(YOUR GOAL): Please transcribe the entries that follow exactly as they stand, skipping each picture.

(MATERIAL FOR THE TASK):
++++++++++
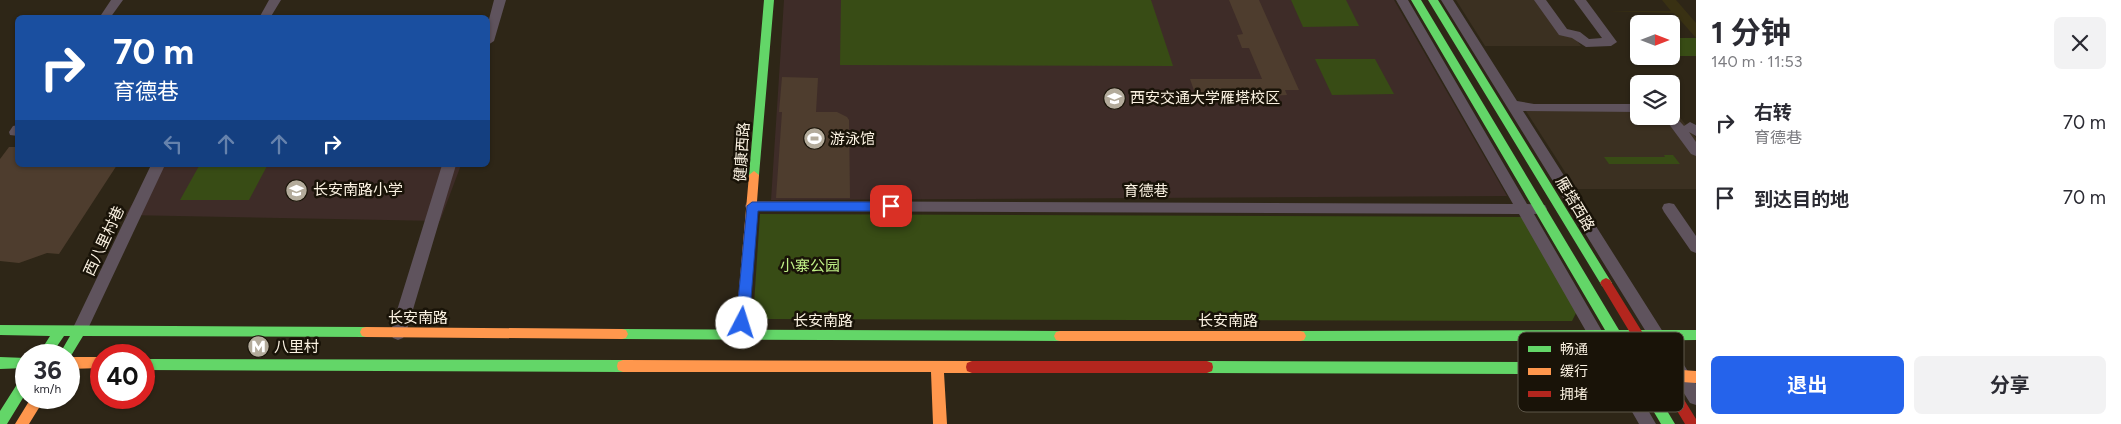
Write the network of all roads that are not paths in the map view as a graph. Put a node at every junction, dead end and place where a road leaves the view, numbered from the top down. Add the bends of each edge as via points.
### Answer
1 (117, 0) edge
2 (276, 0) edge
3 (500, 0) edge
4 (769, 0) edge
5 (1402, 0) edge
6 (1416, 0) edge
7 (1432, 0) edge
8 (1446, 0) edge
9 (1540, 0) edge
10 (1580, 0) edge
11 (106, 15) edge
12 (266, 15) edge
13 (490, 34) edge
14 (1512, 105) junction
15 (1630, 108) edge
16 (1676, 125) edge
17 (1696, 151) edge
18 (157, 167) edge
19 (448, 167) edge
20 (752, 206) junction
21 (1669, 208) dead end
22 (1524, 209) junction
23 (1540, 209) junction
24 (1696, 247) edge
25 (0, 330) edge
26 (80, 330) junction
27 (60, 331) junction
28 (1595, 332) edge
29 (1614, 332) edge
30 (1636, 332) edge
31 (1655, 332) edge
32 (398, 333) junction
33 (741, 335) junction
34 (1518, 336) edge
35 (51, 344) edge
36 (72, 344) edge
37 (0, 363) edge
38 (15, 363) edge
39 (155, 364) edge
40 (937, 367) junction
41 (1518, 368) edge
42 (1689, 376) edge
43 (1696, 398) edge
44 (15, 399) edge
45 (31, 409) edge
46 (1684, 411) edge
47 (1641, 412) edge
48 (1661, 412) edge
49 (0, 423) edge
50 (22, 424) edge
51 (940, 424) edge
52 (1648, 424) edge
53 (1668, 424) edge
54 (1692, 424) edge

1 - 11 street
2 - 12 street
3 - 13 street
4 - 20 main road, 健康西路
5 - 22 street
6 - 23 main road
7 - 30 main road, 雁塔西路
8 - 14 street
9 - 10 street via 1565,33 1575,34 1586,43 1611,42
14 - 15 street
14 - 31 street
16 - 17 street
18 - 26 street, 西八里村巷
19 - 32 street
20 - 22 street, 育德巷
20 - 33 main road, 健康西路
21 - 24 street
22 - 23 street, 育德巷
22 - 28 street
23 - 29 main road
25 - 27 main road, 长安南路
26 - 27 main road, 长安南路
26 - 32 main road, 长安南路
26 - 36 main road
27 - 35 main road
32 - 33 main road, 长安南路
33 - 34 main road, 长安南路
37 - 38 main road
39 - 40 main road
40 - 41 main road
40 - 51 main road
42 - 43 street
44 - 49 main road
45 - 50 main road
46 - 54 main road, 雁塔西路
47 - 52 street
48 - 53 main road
++++++++++
(RESPONSE AREA):
Write the network of all roads that are not paths in the map view as a graph. Put a node at every junction, dead end and place where a road leaves the view, numbered from the top down. Add the bends of each edge as via points.
### Answer
1 (117, 0) edge
2 (276, 0) edge
3 (500, 0) edge
4 (769, 0) edge
5 (1402, 0) edge
6 (1416, 0) edge
7 (1432, 0) edge
8 (1446, 0) edge
9 (1540, 0) edge
10 (1580, 0) edge
11 (106, 15) edge
12 (266, 15) edge
13 (490, 34) edge
14 (1512, 105) junction
15 (1630, 108) edge
16 (1676, 125) edge
17 (1696, 151) edge
18 (157, 167) edge
19 (448, 167) edge
20 (752, 206) junction
21 (1669, 208) dead end
22 (1524, 209) junction
23 (1540, 209) junction
24 (1696, 247) edge
25 (0, 330) edge
26 (80, 330) junction
27 (60, 331) junction
28 (1595, 332) edge
29 (1614, 332) edge
30 (1636, 332) edge
31 (1655, 332) edge
32 (398, 333) junction
33 (741, 335) junction
34 (1518, 336) edge
35 (51, 344) edge
36 (72, 344) edge
37 (0, 363) edge
38 (15, 363) edge
39 (155, 364) edge
40 (937, 367) junction
41 (1518, 368) edge
42 (1689, 376) edge
43 (1696, 398) edge
44 (15, 399) edge
45 (31, 409) edge
46 (1684, 411) edge
47 (1641, 412) edge
48 (1661, 412) edge
49 (0, 423) edge
50 (22, 424) edge
51 (940, 424) edge
52 (1648, 424) edge
53 (1668, 424) edge
54 (1692, 424) edge

1 - 11 street
2 - 12 street
3 - 13 street
4 - 20 main road, 健康西路
5 - 22 street
6 - 23 main road
7 - 30 main road, 雁塔西路
8 - 14 street
9 - 10 street via 1565,33 1575,34 1586,43 1611,42
14 - 15 street
14 - 31 street
16 - 17 street
18 - 26 street, 西八里村巷
19 - 32 street
20 - 22 street, 育德巷
20 - 33 main road, 健康西路
21 - 24 street
22 - 23 street, 育德巷
22 - 28 street
23 - 29 main road
25 - 27 main road, 长安南路
26 - 27 main road, 长安南路
26 - 32 main road, 长安南路
26 - 36 main road
27 - 35 main road
32 - 33 main road, 长安南路
33 - 34 main road, 长安南路
37 - 38 main road
39 - 40 main road
40 - 41 main road
40 - 51 main road
42 - 43 street
44 - 49 main road
45 - 50 main road
46 - 54 main road, 雁塔西路
47 - 52 street
48 - 53 main road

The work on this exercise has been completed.